静岡県は、「豊かな心と活力ある社会を目指してー21世紀へのまちづくり」 を基本目標として総合計画を推進しており、特に本事業は魅力ある住みよい県土を築くため、 歴史的、文化的に価値のある建築物やまち並みを保存・再生し、 静岡県の特性を生かしたまちづくりを行なうことを目的としている。 社団法人静岡県建築士会会員は地域にあって、 このような歴史的・文化的な環境の中で建築物の設計その他の業務に携わっており、 この事業に参加する機会が与えられたことを深く喜びとするものである。 調査は社団法人静岡県建築士会内に設置した特別委員会と、三島支部との密接な協力の下に行なわれた。

戸田湊は戸田村の歴史的な中心をなす地域であるばかりでなく、 ディアナ号の救援とヘダ号の建造を通じて日露友好の礎となる地であり、我国近代造船技術の揺籃の地でもある。 戸田がこのような国際交流の先駆けとなりえたのは廻船の湊として全国各地からの出船入船で栄えた湊で有ったことを無視するわけには行かない。

また、伊豆を訪れる観光客にとっても、タカアシガニを始めとして駿河湾の他に類を見ない自然の恵みを味わわせてくれる戸田が、 漁業の湊としての伝統の上にあることも忘れるわけには行かない。

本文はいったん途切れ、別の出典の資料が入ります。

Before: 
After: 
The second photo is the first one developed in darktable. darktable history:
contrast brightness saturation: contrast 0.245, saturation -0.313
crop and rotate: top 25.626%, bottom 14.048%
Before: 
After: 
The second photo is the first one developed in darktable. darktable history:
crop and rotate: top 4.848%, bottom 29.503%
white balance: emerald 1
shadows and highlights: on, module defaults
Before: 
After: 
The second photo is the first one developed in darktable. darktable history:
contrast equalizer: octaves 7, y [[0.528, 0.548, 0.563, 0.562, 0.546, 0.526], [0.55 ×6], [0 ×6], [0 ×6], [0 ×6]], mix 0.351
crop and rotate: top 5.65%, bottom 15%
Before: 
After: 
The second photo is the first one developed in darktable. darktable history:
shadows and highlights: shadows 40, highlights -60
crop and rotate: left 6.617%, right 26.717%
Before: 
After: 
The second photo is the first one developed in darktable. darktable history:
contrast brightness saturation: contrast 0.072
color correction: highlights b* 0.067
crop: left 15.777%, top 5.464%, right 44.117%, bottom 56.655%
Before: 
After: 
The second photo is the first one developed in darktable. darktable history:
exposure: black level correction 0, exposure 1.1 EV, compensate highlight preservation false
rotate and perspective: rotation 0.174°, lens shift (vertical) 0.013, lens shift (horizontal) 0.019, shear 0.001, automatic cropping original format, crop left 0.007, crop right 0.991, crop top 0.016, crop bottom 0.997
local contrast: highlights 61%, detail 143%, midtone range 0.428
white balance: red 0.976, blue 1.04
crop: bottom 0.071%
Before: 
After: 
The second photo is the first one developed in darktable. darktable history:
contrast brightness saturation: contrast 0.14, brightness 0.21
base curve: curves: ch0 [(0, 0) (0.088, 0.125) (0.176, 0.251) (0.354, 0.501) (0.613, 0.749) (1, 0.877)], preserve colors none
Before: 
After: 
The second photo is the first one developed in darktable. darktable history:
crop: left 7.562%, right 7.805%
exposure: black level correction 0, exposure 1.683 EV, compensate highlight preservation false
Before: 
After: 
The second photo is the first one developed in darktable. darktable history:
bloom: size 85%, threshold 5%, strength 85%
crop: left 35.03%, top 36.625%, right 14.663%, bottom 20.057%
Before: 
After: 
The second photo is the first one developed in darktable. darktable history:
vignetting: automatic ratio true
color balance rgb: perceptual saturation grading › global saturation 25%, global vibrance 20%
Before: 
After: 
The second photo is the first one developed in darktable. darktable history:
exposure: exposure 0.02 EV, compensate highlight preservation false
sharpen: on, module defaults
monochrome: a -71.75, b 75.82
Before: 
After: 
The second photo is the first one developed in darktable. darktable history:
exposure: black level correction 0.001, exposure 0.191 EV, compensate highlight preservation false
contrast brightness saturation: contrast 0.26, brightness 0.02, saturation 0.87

こうした様々な先人の営為は現在の戸田のまちなみを作りだすもととなったものであり、 現在もなお数多くまちなみに溶け込んで残されている。 こうした歴史財は将来の戸田のまちなみの在り方を考える上でもまたとない鏡であり、 同時に戸田のまちなみを作り上げて行くうえでもかけがえのない宝である。 21世紀の戸田のまちなみにとって、戸田湊の歴史と歴史財には大きな期待が寄せられている。 本報告書が地域の発展のために広く活用されることを願ってやまない。